Time for hope

Having hope is about knowing where to go to for help. Here are the areas of my expertise…


Sometimes natural human tendencies such as people pleasing or caretaking can get out of hand, where they either cause you or others harm. Awareness is one thing, learning how to skilfully communicate and assert yourself is at the root of relationship recovery.

Rediscover yourself! You’re there somewhere…

Anxiety and Depression

When we feel disconnected from ourselves, unable to express and fulfil our needs and wants we can become anxious.

Anxiety is when this becomes a permanent ‘state’, with no apparent way out.

It can lead to panic attacks and OCD. Depression can seem like a bottomless pit of hopelessness, exhaustion and apathy.

The main antidote - connection to ourselves and others - not only seems impossible, but even undesirable: a real sense of ‘what’s the point’.

Just as anxiety and depression is individually experienced, so the treatment needs to be tailored within this framework.

Eating Disorders and Obesity

Whilst people may often talk about eating disorders in terms of control or lack of control, these conditions are far more complex. Labels such as ‘anorexic’ or ‘bulimic’ can feel very dehumanising. You are not a label! We’ll work together, looking at everything that maybe influencing your disordered eating.

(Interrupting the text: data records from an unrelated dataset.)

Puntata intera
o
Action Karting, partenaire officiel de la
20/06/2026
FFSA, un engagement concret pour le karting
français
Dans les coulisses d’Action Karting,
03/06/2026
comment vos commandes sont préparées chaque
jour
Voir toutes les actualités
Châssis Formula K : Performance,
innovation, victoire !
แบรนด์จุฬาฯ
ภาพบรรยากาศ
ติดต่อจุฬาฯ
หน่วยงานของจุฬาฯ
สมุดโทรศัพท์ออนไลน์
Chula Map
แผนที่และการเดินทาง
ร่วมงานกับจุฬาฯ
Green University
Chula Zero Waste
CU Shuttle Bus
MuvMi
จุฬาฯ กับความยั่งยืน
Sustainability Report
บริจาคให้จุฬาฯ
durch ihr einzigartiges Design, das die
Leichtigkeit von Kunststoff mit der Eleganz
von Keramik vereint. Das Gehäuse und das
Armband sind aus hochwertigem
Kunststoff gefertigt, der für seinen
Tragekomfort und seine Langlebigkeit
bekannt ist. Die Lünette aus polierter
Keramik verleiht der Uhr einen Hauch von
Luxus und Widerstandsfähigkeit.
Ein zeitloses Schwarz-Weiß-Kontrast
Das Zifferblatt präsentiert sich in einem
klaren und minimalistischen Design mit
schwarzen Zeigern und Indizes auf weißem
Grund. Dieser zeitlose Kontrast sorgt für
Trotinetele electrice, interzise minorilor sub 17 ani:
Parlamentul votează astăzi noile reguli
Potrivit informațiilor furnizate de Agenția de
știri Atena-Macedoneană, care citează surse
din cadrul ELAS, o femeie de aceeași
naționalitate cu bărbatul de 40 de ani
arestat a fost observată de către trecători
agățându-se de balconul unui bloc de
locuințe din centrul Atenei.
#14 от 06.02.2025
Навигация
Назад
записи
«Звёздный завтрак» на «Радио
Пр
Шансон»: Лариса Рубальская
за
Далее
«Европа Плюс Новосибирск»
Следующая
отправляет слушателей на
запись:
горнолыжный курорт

We start with education about eating disorders and healthy eating as well as your own personal story before moving on to activities and strategies to improve your relationship with yourself and food.


Addiction is often stigmatised in our culture, with images of brown paper bags and park benches. The reality is that addiction affects all walks of life and can look different for different people. Firstly, I offer information and education about what addiction is and is not.

With this information we can then work on helping you change your behaviour and focus on what underlying drivers may be of influence.

There is no one ‘cause’ of addiction - it’s like the perfect storm of personality, trauma, environment and genes. Taking something to numb emotional pain can seem like a very rational thing to do - until it causes more pain and misery than the thing you are trying to numb.

With openness, honesty and willingness recovery is possible.


Having dyslexia can be traumatising - experience of verbal abuse (being called ‘thick’ or ‘lazy’); struggling at school, can develop into a lack of a sense of belonging from a young age. Plus, there can be a deep frustration around the focus on your struggles, rather than a recognition of your talents. Trauma like this can have far-reaching effects and I believe that the skills I have can help in handling this trauma. I also have two sons who are dyslexic so I know first hand the difficulties it can present.